Abstract

Abstract Though the international trade in agricultural commodities is worth more than $1.6 trillion/year (1), we still have a poor understanding of the supply chains connecting places of production and consumption and the socio-economic and environmental impacts of this trade (2). In this study, we provide the first wall-to-wall subnational map of the origin and supply chain of Brazilian meat, offal, and live cattle exports from 2015 to 2017, a trade worth more than $5.4 billion/year. Brazil is the world's largest beef exporter, exporting approximately one-fifth of its production, and the sector has a notable environmental footprint, linked to one-fifth of all commodity-driven deforestation across the tropics (3).
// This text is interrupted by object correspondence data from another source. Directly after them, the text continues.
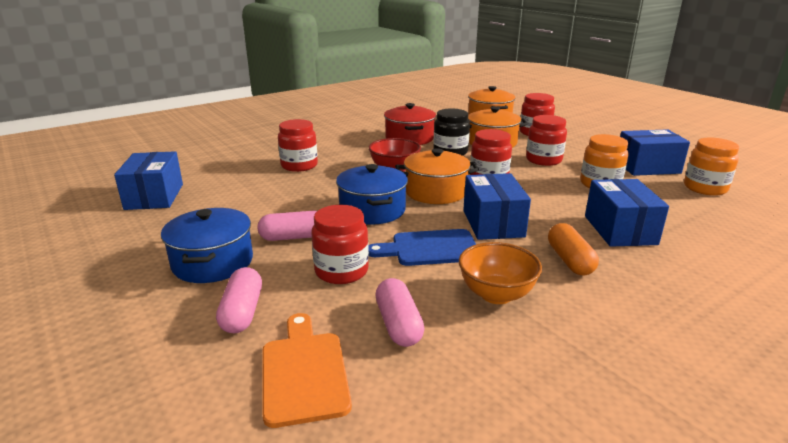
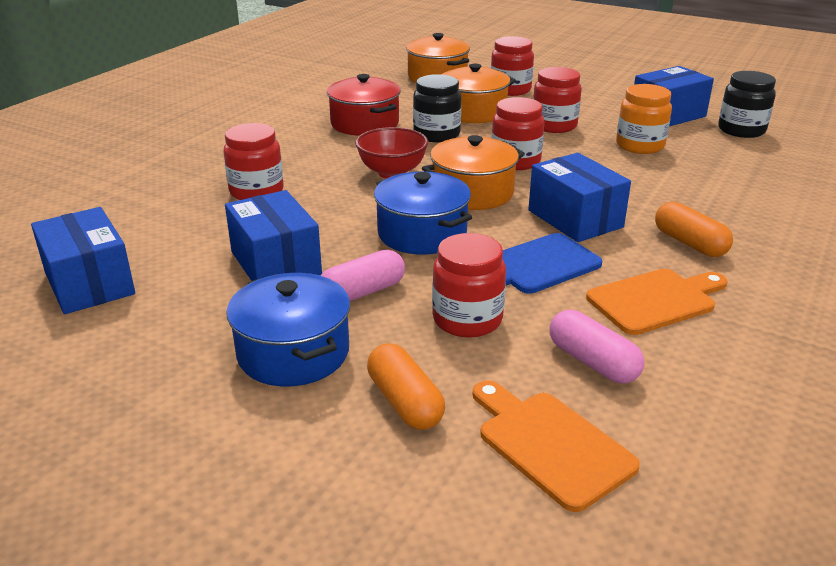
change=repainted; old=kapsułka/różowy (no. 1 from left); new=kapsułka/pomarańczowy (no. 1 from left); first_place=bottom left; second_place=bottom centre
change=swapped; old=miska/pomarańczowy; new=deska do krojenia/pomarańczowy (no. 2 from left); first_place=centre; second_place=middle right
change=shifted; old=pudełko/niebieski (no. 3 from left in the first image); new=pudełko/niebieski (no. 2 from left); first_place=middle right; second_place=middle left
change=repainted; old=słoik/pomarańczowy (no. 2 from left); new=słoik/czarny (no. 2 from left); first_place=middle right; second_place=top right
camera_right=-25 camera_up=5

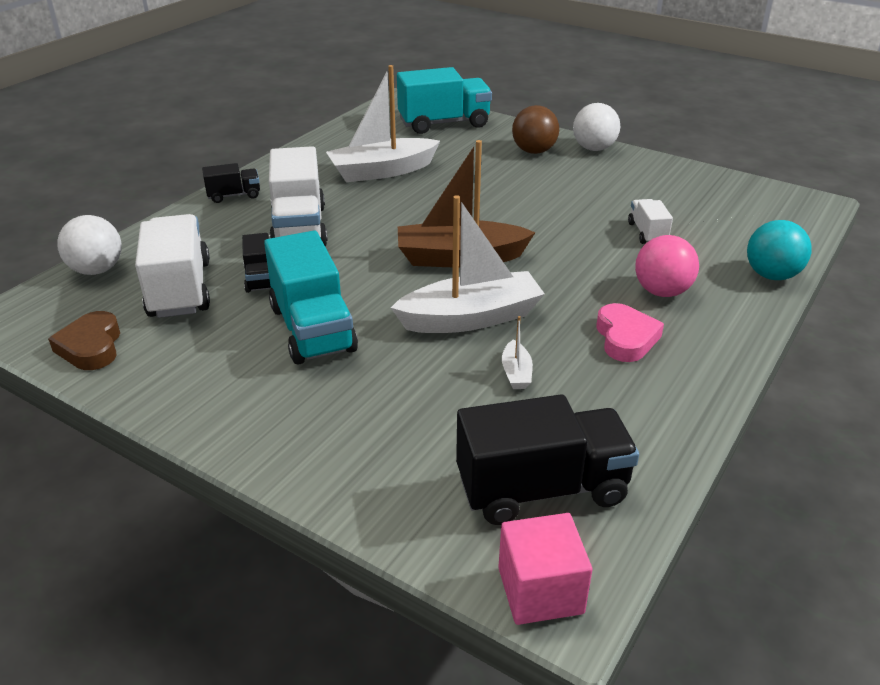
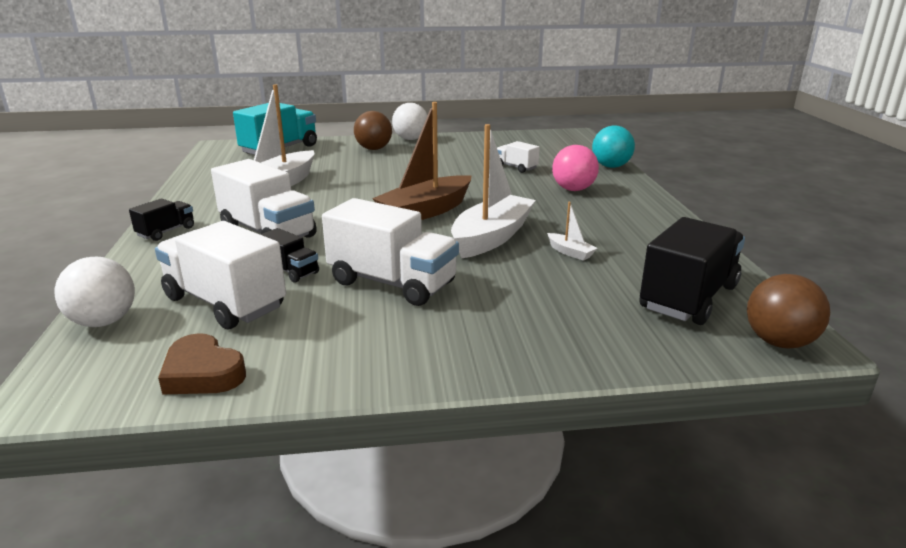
change=repainted; old=ciężarówka/turkusowy (no. 1 from left); new=ciężarówka/biały (no. 3 from left); first_place=centre; second_place=centre
change=swapped; old=sześcian/różowy; new=piłka/brązowy (no. 2 from left); first_place=bottom centre; second_place=middle right
change=gone; old=serce/różowy; first_place=middle right
camera_right=-40 camera_up=-10

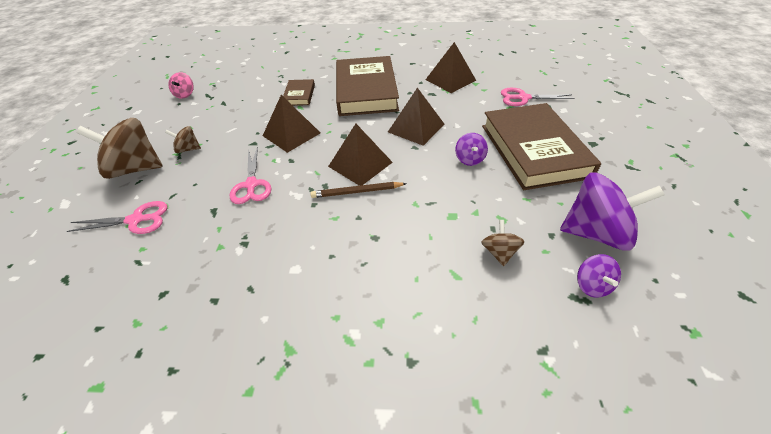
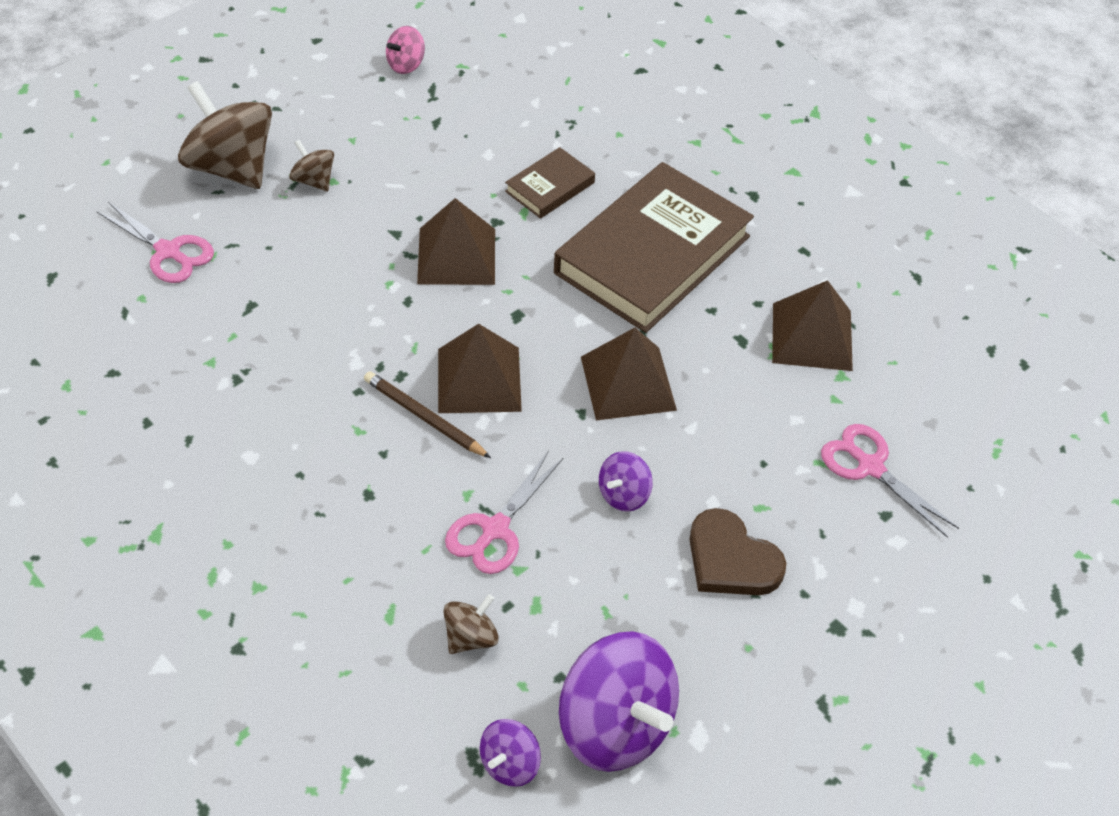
change=shifted; old=nożyczki/różowy (no. 2 from left); first_place=middle left; second_place=centre
change=swapped; old=książka/brązowy (no. 3 from left); new=serce/brązowy; first_place=middle right; second_place=bottom centre
camera_right=40 camera_up=5

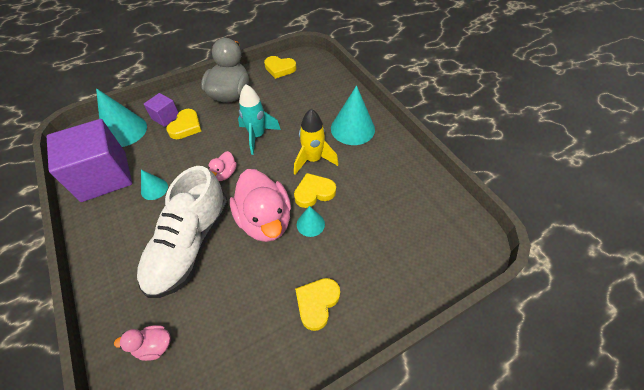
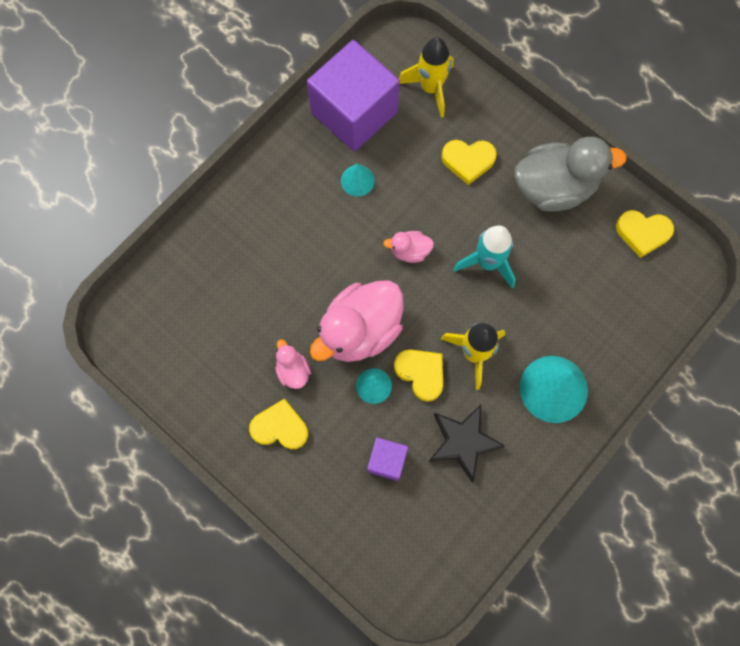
change=swapped; old=stożek/turkusowy (no. 1 from left); new=rakieta/żółty (no. 1 from left); first_place=top left; second_place=top centre
change=shifted; old=kaczka/różowy (no. 1 from left); first_place=bottom left; second_place=centre
change=gone; old=but/biały; first_place=middle left
change=shifted; old=sześcian/fioletowy (no. 2 from left); first_place=top left; second_place=bottom centre
change=rotated; old=serce/żółty (no. 2 from left in the first image); first_place=top centre; second_place=middle right; degrees=-75
change=new; new=gwiazda/czarny; second_place=bottom centre
camera_right=70 camera_up=20

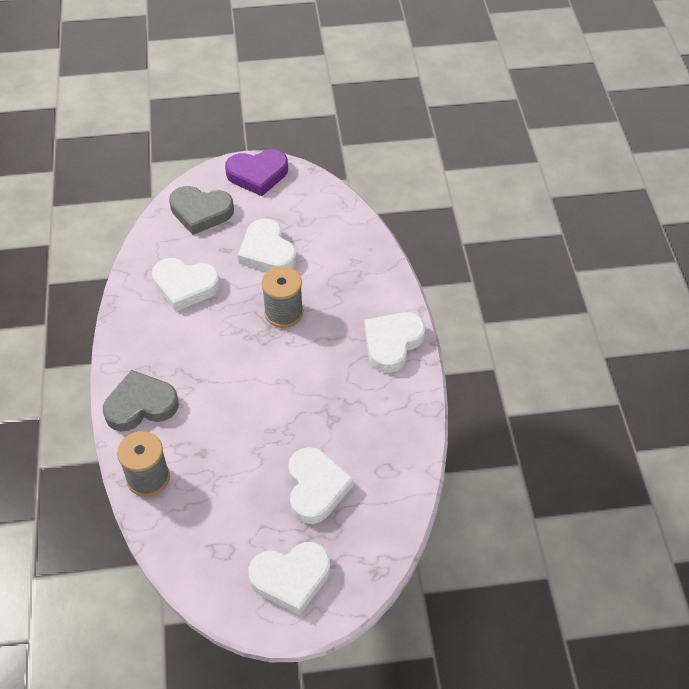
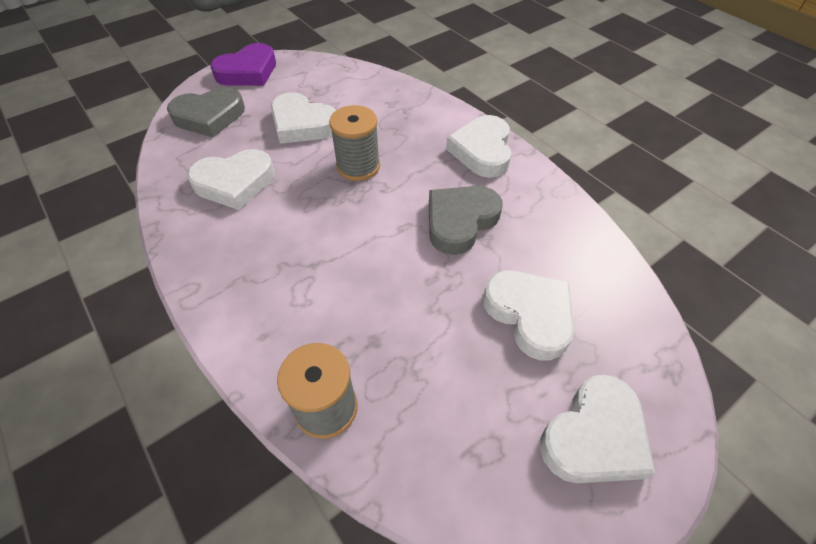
change=shifted; old=serce/szary (no. 1 from left in the first image); new=serce/szary (no. 2 from left); first_place=middle left; second_place=centre
camera_right=-30 camera_up=0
By combining official per-shipment trade records, slaughterhouse export licenses, subnational agricultural statistics, and data on the origin of cattle per slaughterhouse, we mapped the flow of cattle from more than 2,800 municipalities where cattle were raised to 152 exporting slaughterhouses where they were slaughtered, via the 204 exporting and 3,383 importing companies handling that trade, and finally to 152 importing countries. We find stark differences in the subnational origin of the sourcing of different actors and link this supply chain mapping to spatially explicit data on cattle-associated deforestation, to estimate the 'deforestation risk' (in hectares/year) of each supply chain actor over time. Our results provide an unprecedented insight into the global trade of a deforestation-risk commodity.